WHAT THE TASK ASKS
Take each line from the entries that holds "linejoin" and copy it out.

[Stored data entries]
== Segment start ==

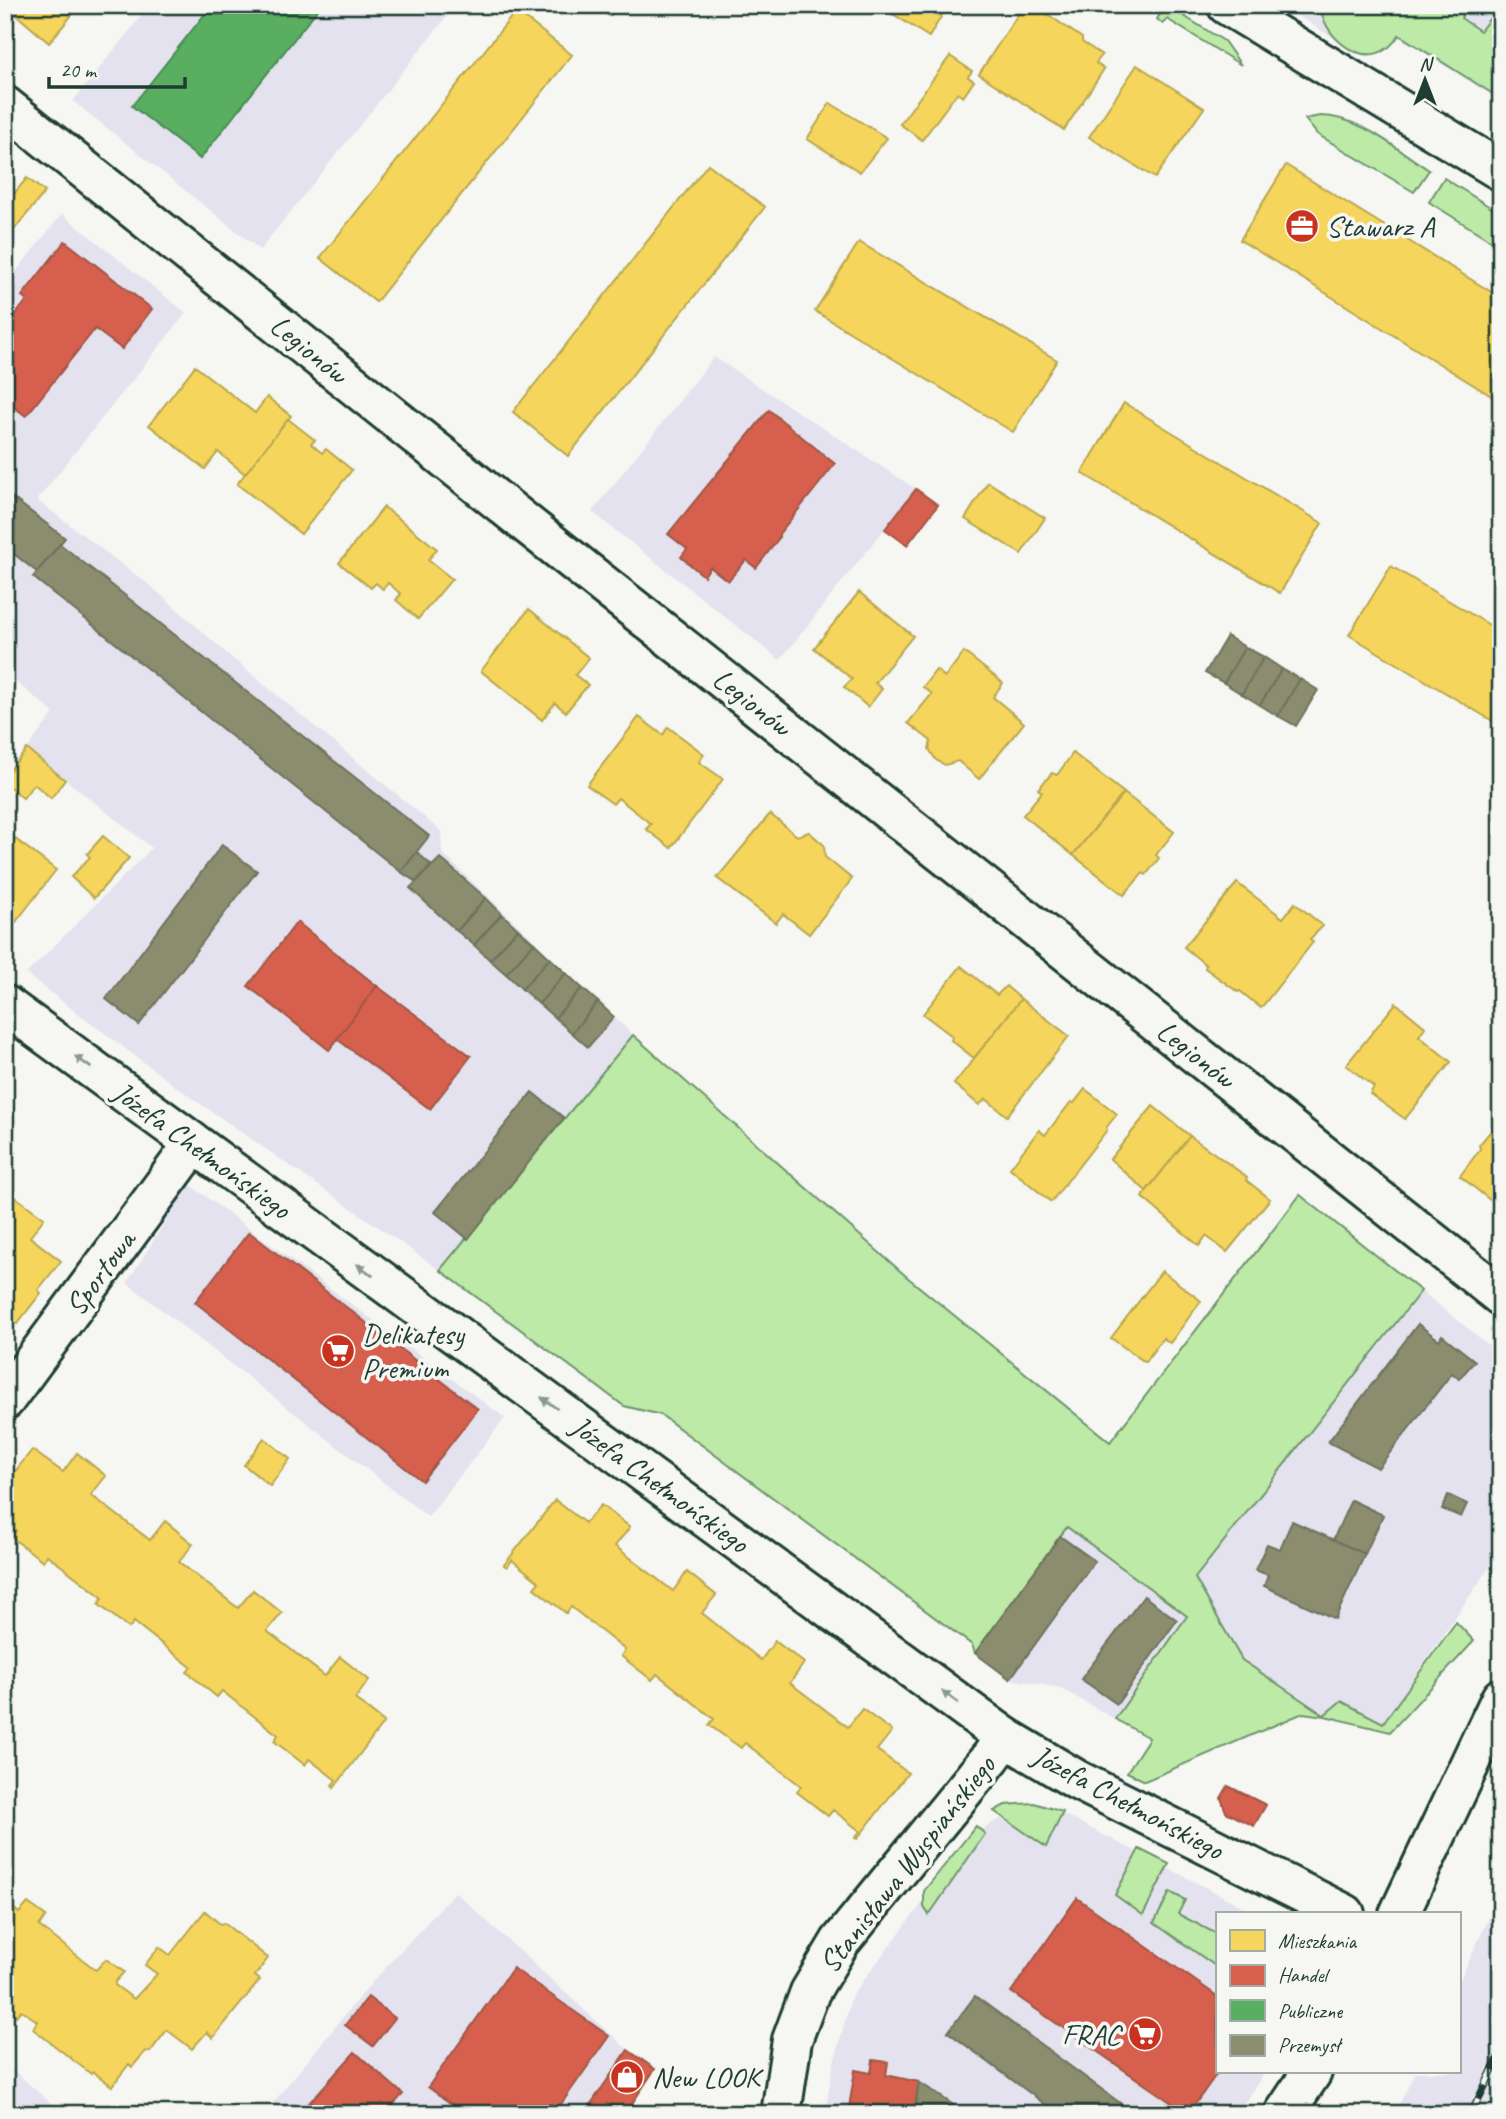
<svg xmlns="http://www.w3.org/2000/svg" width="1506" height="2119" viewBox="0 0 1506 2119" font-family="Caveat,sans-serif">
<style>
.built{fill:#e4e2ee}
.green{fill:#beeaa7;stroke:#6e946e;stroke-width:2}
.homes{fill:#f6d55c;stroke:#b6a750;stroke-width:2}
.shops{fill:#d6604d;stroke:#9f5646;stroke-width:2}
.public{fill:#5aae61;stroke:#488c54;stroke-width:2}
.industry{fill:#8c8c6e;stroke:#6b745d;stroke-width:2}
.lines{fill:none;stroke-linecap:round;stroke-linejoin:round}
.minor-casing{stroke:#1f3d34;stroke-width:44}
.tertiary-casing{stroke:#1f3d34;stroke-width:44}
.minor{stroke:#f6f6f2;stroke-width:38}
.tertiary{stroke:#f6f6f2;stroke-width:38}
.rail-casing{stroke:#1f3d34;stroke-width:8}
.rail{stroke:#f6f6f2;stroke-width:5;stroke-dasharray:16;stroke-linecap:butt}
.oneway{fill:#8a9a93}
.labels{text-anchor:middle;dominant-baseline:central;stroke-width:7;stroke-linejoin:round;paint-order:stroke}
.poi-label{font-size:30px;fill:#1f3d34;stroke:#f6f6f2;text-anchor:start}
.street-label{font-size:30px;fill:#1f3d34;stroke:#f6f6f2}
</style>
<rect width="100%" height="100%" fill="#f6f6f2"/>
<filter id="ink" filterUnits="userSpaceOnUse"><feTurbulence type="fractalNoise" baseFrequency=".0143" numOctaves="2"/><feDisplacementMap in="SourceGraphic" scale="14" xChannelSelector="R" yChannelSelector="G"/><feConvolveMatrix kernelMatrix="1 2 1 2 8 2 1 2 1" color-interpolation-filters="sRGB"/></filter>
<g filter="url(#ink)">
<g class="built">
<polygon points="150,5 456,5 260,250 73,101"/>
<polygon points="1280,5 1501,5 1501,101 1391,32 1363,56"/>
<polygon points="62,214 186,313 37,500 153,588 231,657 441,831 442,853 633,1035 440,1270 175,1086 26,974 152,848 27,749 54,713 5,673 5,285"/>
<polygon points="714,357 916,489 780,660 592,512"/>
<polygon points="189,1184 505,1418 428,1517 127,1283"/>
<polygon points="1421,1291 1501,1355 1501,1550 1383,1723 1341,1701 1325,1716 1242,1660 1194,1576"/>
<polygon points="1066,1527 1187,1616 1115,1719 1060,1688 1010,1679 975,1653"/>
<polygon points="1015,1810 1059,1812 1257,1914 1217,1914 1217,2072 1265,2072 1237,2114 825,2114 832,2070 852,1995 976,1833"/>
<polygon points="455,1892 628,2050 584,2114 264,2114 366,1989"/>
<polygon points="1501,1892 1501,2114 1394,2114 1416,2072 1459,2072 1459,1982"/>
<polygon points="5,2063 63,2114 5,2114"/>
</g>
<g class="green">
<polygon points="1166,5 1224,41 1241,65 1167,19 1163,24 1157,19"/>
<path d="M1320,5H1467L1461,18L1480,31L1490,18L1501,25V99L1399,35C1374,77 1324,43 1320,5Z"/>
<path d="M1320,116C1360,116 1396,149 1429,170L1414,192L1317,134L1305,119Z"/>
<polygon points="1444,178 1501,214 1501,247 1429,202"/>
<polygon points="633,1035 907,1277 1110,1442 1300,1195 1421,1291 1195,1578 1242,1660 1324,1715 1341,1701 1383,1723 1456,1622 1474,1641 1390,1732 1325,1716 1303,1713 1145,1781 1127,1772 1149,1738 1115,1719 1187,1616 1067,1527 975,1653 972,1645 661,1415 624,1406 440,1270"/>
<polygon points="1034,1803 1063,1812 1046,1847 994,1811 1005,1805"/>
<polygon points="976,1826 985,1834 929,1915 924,1907 924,1891"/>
<polygon points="1139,1849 1169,1864 1143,1915 1115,1895"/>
<polygon points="1170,1892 1185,1900 1178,1914 1217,1934 1217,1967 1154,1923"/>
</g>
<g class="homes">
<polygon points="5,5 80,5 49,43"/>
<polygon points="879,5 948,5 929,37"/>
<polygon points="1024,5 1034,5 1082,38 1082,42 1102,55 1096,63 1104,69 1064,130 979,74"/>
<polygon points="516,11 572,55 376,302 320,258"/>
<polygon points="950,56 972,71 968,77 974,81 963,97 957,93 922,140 900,124"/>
<polygon points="1137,65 1204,108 1155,178 1089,137"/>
<polygon points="830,103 887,138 860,172 807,139"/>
<polygon points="708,164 765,207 568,456 513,412"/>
<polygon points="1286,165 1501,298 1501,402 1240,240"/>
<polygon points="27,178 45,192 5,241 5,199 8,201"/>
<polygon points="859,242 1057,360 1013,432 815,311"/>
<polygon points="195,366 255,413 267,397 291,416 245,474 218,452 205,469 149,425"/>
<polygon points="1124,403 1322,523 1280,593 1082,473"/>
<polygon points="288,419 315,440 311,444 322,453 326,449 352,470 301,534 237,484"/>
<polygon points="988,482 1045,518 1021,554 965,519"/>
<polygon points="384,507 437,549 428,560 452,579 418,619 396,600 401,594 388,583 383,589 376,583 371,588 339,563"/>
<polygon points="1391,566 1501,632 1501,726 1349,635"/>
<polygon points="859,592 913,636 875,683 882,689 868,707 844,687 852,679 814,648"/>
<polygon points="529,609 589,658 575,675 588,685 566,712 555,703 542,720 481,671"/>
<polygon points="964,652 1003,683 993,697 1024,723 979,779 958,761 945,765 936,760 929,749 931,741 908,723 932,694 923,687 936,670 945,677"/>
<polygon points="639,717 663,735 668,727 704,754 699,762 723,779 671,848 646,829 651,824 618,798 613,804 587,785"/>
<polygon points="27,749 65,780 51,798 34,784 23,798 5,783 5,776"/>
<polygon points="1073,753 1124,793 1073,855 1023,815 1042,792 1038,789 1052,773 1057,775"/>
<polygon points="1124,793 1174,832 1156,855 1159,858 1146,875 1143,873 1124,895 1073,855"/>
<polygon points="770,814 797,836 809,832 824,845 825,857 852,879 809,934 783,914 776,923 717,878"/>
<polygon points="5,831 56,870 12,927 5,922"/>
<polygon points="103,836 129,858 94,898 71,877 90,857 87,854"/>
<polygon points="1237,883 1283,918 1295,903 1323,926 1310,939 1313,942 1261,1008 1240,991 1238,992 1205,968 1206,965 1184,947"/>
<polygon points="961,966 997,995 1006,986 1021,999 974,1058 951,1040 952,1036 923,1014"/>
<polygon points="1021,999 1069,1036 1007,1116 986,1099 979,1105 954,1084"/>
<polygon points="1396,1003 1425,1027 1419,1036 1451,1062 1405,1119 1370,1094 1374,1087 1346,1065"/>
<polygon points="1085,1089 1117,1114 1106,1128 1107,1130 1051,1202 1010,1168 1039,1130 1045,1135 1071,1102 1074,1103"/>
<polygon points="1153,1106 1190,1136 1146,1191 1110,1159"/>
<polygon points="1501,1119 1501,1209 1460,1176 1480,1149 1479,1145"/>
<polygon points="1190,1136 1247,1177 1246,1180 1270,1199 1227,1252 1206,1236 1199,1246 1142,1197"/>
<polygon points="14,1196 44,1218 30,1237 61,1261 38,1290 41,1293 17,1324 5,1316 5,1207"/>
<polygon points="1162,1271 1201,1301 1170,1343 1163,1338 1145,1362 1111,1338"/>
<polygon points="264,1438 290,1459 270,1486 244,1465"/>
<polygon points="32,1450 63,1472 77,1453 106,1476 91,1495 150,1540 165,1521 193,1544 179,1562 238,1608 253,1590 282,1613 267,1631 325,1676 340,1657 369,1680 355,1699 384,1722 334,1788 332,1785 336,1780 309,1759 305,1765 274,1741 278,1735 222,1691 217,1697 187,1672 191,1667 134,1622 129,1628 98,1604 103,1598 47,1555 43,1561 11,1537 16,1531 5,1522 5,1484"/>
<polygon points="555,1500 585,1523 601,1505 630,1527 615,1546 673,1591 687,1572 716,1595 702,1613 761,1660 775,1641 804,1663 790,1683 848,1727 862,1709 892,1731 877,1750 908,1773 857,1839 855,1838 860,1831 833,1810 828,1816 797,1792 801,1786 745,1743 741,1748 709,1725 714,1719 657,1674 652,1680 621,1656 625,1650 571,1607 566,1613 534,1588 539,1582 512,1560 507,1567 504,1565"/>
<polygon points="5,1901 19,1913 28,1903 46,1916 39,1926 96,1970 106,1959 124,1972 115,1982 115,1985 134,1999 157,1974 145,1965 159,1947 170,1955 205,1911 220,1924 224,1923 268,1958 255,1976 260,1980 213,2038 207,2032 192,2049 167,2030 150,2052 146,2051 132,2067 129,2064 112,2086 93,2072 91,2074 33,2029 37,2021 21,2010 16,2016 5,2007"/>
</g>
<g class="shops">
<polygon points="65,241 152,309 122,349 95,329 26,416 5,400 5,328 27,300 22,296"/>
<polygon points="769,410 835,464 779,534 779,538 756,568 746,560 728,581 710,567 704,576 681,557 687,549 668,534"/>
<polygon points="916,489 938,505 907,545 885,529"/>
<polygon points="297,922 377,986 329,1050 248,986"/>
<polygon points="377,986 471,1056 430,1109 337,1039"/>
<polygon points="249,1232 478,1409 422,1481 195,1302"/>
<polygon points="1228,1786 1266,1805 1254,1826 1226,1812 1221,1798"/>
<polygon points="1077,1898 1217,1996 1218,2072 1188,2114 1011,1992"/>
<polygon points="513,1968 609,2036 554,2114 465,2114 428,2087"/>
<polygon points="368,1997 395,2018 373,2046 345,2025"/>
<polygon points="628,2050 655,2069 625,2114 584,2114"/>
<polygon points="355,2052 403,2094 385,2114 299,2114"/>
<polygon points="873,2060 888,2062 886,2075 919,2082 914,2114 848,2114 855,2070 871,2073"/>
</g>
<polygon class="public" points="212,5 321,5 200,159 132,106"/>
<g class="industry">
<polygon points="592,5 616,5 610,16"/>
<polygon points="5,492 65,538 37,572 5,547"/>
<polygon points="60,544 429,836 401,872 33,577"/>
<polygon points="1227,636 1245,647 1224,683 1205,673"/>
<polygon points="1245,647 1264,657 1242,694 1224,683"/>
<polygon points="1264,657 1282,669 1260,705 1242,694"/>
<polygon points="1282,669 1300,679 1278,716 1260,705"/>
<polygon points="1300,679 1318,690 1296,726 1278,716"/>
<polygon points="222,845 257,871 139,1025 106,999"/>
<polygon points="417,852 431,865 416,882 401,872"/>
<polygon points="440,858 486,898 457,931 410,888"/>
<polygon points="486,898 502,914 474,945 457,931"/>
<polygon points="502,914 518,929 490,960 474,945"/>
<polygon points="518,929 534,943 506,974 490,960"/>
<polygon points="534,943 550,958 522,989 506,974"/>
<polygon points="550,958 566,973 539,1004 522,989"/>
<polygon points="566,973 582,988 555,1018 539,1004"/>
<polygon points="582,988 598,1002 572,1033 555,1018"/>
<polygon points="598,1002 614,1017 588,1047 572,1033"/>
<polygon points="532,1092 564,1118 468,1239 435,1212"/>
<polygon points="1418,1324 1439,1340 1442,1335 1475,1361 1459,1379 1452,1373 1378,1468 1328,1442"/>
<polygon points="1448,1495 1467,1504 1461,1517 1442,1509"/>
<polygon points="1351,1500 1383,1515 1365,1554 1333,1540"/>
<polygon points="1292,1521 1365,1554 1335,1619 1264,1586 1268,1575 1255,1570 1267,1544 1280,1549"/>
<polygon points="1060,1536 1095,1561 1010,1679 975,1653"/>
<polygon points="1144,1596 1177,1620 1117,1704 1081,1679"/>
<polygon points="975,1996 1135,2114 1058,2114 948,2032"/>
<polygon points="919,2082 967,2114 914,2114"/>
</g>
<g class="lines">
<g class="minor-casing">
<g id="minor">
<polyline points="1227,5 1501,171"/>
<polyline points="5,106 528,525 1501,1296"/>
<polyline points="5,1005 1005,1737 1077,1780 1345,1914"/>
<polyline points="5,1400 193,1145"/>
<polyline points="781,2114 792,2040 810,1992 840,1942 991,1757 1005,1737"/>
</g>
</g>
<g class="tertiary-casing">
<g id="tertiary">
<polyline points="1399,1914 1501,1698"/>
<polyline points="1284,2114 1312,2072"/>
</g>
</g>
<use href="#minor" class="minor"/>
<use href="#tertiary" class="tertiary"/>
<g class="rail-casing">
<polyline id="rail" points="1471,2114 1501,2053"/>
</g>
<use href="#rail" class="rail"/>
</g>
<defs><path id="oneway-solid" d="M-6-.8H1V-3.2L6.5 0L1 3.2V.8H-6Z" transform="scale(1.75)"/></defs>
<g class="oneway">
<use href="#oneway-solid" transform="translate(83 1062) rotate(-144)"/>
<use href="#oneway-solid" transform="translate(365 1270) rotate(-144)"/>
<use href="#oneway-solid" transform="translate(549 1403) rotate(-144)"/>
<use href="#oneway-solid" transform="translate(950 1697) rotate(-144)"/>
</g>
</g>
<defs>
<g id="office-disc" transform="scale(1.75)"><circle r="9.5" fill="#c8321e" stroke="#f6f6f2"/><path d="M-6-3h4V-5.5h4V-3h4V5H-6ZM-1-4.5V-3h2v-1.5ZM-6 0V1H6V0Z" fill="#fff"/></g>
<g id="supermarket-disc" transform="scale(1.75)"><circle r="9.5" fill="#c8321e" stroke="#f6f6f2"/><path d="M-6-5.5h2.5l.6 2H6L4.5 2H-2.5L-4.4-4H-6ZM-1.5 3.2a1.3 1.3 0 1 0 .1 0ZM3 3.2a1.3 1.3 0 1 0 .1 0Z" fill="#fff"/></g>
<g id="shop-disc" transform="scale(1.75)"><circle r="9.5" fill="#c8321e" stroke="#f6f6f2"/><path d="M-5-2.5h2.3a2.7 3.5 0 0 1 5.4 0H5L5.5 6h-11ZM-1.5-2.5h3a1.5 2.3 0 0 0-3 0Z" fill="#fff"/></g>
</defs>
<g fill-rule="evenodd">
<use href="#office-disc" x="1302" y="226"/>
<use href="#supermarket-disc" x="338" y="1351"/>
<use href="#supermarket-disc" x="1145" y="2034"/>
<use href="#shop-disc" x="627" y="2077"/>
</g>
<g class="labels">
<g class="poi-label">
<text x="1326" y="226">Stawarz A</text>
<text x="362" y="1334">Delikatesy<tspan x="362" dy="34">Premium</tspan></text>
<text x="1120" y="2034" text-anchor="end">FRAC</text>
<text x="652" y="2077">New LOOK</text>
</g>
<g class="street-label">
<text transform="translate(309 349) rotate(39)">Legionów</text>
<text transform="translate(752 702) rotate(38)">Legionów</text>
<text transform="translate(1196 1054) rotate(38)">Legionów</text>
<text transform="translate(202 1150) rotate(36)">Józefa Chełmońskiego</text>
<text transform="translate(100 1273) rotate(-54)">Sportowa</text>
<text transform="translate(660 1484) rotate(36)">Józefa Chełmońskiego</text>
<text transform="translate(1128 1802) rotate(28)">Józefa Chełmońskiego</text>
<text transform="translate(907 1864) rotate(-52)">Stanisława Wyspiańskiego</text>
</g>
</g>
<rect width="1506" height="2119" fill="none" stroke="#f6f6f2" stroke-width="28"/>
<rect x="14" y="14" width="1478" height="2091" fill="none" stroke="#1f3d34" stroke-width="2.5" filter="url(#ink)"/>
<rect x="1216" y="1912" width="245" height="161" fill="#f6f6f2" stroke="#a0aca6" stroke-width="2"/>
<rect x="1230" y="1930" width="35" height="21" fill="#f6d55c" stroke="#a0aca6" stroke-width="2"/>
<text x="1278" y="1948" font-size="21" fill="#1f3d34">Mieszkania</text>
<rect x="1230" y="1965" width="35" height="21" fill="#d6604d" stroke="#a0aca6" stroke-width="2"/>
<text x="1278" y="1982" font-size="21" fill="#1f3d34">Handel</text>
<rect x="1230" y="2000" width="35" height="21" fill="#5aae61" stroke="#a0aca6" stroke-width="2"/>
<text x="1278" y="2018" font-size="21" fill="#1f3d34">Publiczne</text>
<rect x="1230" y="2035" width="35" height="21" fill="#8c8c6e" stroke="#a0aca6" stroke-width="2"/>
<text x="1278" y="2052" font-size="21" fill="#1f3d34">Przemysł</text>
<g transform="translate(1425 80)" stroke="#f6f6f2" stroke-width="5" paint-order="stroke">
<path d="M0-5L12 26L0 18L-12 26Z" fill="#1f3d34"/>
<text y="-10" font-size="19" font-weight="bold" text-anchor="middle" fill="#1f3d34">N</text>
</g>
<path d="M49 77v10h136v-10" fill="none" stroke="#1f3d34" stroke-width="3.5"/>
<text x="60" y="77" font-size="21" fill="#1f3d34" stroke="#f6f6f2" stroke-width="5" paint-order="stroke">20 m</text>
</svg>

== Segment end ==

REPLY
.lines{fill:none;stroke-linecap:round;stroke-linejoin:round}
.labels{text-anchor:middle;dominant-baseline:central;stroke-width:7;stroke-linejoin:round;paint-order:stroke}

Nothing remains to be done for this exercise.